Surface- and Downhole-Tilt Fracture Mapping.4-7
The principle of tiltmeter fracture mapping is quite simple (see Fig. 2 ). A created hydraulic fracture results in a characteristic deformation pattern of the rock surrounding the fracture. By measuring the hydraulic-fracture-induced tilt (deformation) of the Earth at several locations (surface and/or downhole) with extremely accurate "carpenter's levels," the fracture orientation (with surface tiltmeters) and geometry (with downhole tiltmeters) can be obtained.
Surface tiltmeters are deployed in shallow holes (20 to 40 ft deep) at radial distances from as close as a few hundred feet to as far as 1 mile around the injection well, depending on the depth of the treatment zone and the expected fracture dimensions. The array of surface tiltmeters measures the gradient of the displacement and provides a map of the deformation of the Earth's surface above the fracture. Analysis of this tilt field provides a measurement of the fracture azimuth, dip, depth-to-fracture center, and total fracture volume. Because surface tiltmeters are typically very far from the created fracture, they cannot precisely resolve fracture length and height.

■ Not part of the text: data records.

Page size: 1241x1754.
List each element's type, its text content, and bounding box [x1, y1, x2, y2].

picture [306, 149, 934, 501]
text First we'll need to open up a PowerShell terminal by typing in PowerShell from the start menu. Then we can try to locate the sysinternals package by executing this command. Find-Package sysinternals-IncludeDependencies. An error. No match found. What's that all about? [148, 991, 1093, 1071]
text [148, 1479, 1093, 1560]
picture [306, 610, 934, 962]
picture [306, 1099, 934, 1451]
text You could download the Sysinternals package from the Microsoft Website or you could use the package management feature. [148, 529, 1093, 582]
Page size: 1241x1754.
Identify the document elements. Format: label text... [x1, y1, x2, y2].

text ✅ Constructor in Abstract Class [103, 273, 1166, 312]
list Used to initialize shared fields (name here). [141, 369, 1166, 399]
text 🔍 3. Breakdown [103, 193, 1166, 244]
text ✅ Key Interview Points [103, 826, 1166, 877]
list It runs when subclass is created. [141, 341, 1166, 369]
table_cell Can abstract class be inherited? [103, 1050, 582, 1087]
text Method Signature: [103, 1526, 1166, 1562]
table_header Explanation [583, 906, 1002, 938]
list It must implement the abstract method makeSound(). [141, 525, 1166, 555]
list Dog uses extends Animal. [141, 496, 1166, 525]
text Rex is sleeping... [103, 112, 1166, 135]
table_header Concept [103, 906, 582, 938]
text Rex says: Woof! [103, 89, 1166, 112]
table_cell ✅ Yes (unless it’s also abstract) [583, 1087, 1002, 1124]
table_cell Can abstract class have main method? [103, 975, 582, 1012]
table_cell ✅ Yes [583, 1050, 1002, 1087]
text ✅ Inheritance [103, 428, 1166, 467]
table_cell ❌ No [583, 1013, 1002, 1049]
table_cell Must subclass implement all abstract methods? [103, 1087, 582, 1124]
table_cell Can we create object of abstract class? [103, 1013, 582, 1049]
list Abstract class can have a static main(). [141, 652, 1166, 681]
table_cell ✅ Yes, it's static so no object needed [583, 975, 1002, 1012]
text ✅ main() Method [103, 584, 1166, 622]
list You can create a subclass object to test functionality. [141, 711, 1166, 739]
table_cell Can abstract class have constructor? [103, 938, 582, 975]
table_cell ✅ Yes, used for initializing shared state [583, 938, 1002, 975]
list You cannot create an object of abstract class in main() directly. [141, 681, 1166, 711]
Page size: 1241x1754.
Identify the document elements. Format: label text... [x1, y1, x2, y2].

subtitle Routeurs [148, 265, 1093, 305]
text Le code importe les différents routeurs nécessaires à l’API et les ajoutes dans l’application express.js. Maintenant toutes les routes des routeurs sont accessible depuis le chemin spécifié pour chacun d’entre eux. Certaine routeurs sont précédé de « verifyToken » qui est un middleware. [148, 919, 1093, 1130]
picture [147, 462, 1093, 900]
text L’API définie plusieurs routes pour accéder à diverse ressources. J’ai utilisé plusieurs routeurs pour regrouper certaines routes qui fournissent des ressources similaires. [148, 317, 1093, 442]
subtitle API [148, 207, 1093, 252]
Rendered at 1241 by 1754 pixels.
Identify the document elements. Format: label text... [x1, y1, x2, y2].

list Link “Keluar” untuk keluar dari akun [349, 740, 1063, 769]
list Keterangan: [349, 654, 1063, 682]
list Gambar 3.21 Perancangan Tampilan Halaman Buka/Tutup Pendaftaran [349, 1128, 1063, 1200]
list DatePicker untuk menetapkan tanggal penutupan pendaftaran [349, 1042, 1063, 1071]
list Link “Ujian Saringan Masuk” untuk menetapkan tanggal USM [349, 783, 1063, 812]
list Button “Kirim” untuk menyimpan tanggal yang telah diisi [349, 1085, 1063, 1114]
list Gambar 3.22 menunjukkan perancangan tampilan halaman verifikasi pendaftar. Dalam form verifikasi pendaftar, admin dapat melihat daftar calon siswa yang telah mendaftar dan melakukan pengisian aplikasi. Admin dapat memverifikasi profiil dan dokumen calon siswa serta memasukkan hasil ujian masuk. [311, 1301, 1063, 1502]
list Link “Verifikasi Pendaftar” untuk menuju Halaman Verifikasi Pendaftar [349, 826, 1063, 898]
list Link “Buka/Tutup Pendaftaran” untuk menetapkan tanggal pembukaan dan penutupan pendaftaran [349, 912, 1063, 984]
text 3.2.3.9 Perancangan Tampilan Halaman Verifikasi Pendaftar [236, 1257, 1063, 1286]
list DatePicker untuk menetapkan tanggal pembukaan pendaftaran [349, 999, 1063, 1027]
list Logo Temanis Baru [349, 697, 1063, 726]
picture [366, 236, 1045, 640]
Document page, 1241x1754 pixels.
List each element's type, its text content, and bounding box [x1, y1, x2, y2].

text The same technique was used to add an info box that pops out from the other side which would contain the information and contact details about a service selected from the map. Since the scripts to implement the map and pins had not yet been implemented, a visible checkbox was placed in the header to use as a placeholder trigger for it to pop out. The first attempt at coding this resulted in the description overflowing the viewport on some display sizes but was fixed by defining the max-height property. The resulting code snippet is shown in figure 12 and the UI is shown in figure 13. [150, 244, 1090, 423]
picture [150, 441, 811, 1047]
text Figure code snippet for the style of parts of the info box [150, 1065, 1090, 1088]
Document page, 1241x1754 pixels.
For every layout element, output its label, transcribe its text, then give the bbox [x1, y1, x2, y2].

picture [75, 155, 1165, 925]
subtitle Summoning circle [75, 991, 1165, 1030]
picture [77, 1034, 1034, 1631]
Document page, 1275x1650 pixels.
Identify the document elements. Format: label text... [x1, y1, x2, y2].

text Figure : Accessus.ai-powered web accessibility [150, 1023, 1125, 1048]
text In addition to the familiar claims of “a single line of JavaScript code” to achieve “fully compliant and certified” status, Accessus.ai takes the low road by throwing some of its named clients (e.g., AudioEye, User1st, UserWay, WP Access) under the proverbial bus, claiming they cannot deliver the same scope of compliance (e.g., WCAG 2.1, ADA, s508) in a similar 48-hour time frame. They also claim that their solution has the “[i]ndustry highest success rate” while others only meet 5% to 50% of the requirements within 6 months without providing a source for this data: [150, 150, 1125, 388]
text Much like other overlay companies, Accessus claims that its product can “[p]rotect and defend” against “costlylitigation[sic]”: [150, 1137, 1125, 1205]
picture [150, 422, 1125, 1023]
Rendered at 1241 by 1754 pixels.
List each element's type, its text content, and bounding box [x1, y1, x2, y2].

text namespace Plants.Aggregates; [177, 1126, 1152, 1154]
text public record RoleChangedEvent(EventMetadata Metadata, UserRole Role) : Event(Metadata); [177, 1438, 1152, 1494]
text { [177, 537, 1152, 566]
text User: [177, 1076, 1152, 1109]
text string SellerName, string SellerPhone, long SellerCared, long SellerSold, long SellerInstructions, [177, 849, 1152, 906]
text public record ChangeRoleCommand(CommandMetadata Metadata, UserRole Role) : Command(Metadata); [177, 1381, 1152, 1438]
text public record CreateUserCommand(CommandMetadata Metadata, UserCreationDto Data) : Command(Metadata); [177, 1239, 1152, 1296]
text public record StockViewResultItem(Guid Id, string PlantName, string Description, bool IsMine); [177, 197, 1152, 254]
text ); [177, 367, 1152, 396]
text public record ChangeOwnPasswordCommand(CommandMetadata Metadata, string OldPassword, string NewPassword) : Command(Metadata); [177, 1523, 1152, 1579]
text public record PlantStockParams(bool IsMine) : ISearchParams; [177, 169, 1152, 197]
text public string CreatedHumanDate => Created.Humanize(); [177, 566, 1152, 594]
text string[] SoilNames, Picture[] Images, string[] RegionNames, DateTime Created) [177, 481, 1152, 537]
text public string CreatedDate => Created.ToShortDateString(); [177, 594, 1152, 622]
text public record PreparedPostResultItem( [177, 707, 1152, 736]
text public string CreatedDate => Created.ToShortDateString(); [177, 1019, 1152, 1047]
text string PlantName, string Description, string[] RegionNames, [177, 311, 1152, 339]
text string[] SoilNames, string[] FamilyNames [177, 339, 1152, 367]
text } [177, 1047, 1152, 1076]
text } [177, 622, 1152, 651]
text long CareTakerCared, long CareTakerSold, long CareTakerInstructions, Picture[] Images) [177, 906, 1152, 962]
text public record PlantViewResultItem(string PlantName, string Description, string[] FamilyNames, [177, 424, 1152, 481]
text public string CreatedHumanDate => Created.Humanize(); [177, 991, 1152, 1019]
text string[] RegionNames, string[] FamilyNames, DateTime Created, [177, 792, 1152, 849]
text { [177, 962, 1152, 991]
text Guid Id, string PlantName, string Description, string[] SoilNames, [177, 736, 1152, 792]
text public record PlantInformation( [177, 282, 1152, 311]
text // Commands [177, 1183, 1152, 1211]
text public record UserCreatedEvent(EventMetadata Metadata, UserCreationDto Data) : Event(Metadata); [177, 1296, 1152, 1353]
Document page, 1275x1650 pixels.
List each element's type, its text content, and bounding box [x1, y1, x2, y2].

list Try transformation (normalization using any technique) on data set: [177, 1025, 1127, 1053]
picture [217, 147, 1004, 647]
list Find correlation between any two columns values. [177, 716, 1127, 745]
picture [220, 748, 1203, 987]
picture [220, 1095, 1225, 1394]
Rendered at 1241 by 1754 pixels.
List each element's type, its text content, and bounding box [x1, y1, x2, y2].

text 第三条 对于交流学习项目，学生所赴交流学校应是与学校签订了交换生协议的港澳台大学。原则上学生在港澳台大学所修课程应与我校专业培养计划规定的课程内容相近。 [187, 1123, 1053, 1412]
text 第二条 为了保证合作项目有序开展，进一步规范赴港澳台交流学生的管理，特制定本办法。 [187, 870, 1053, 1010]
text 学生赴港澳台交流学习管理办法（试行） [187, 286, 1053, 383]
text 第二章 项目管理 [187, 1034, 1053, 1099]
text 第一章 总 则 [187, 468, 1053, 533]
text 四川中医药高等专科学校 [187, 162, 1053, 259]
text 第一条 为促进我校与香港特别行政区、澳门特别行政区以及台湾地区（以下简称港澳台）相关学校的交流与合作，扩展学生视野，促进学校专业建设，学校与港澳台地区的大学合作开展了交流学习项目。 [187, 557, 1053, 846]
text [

Downhole tiltmeter mapping is based on the same concept as surface tiltmeter mapping, but instead of being at the surface, the tiltmeters are positioned by wireline in one or more offset wellbores at the depth of the hydraulic fracture. Downhole tiltmeters provide a map of the deformation of the Earth adjacent to the hydraulic fracture. In most applications, downhole tiltmeters can be placed much closer to the fracture than surface tiltmeters and are, therefore, significantly more sensitive to fracture dimensions. The measured tilt is used to determine fracture height, length, and width vs. time.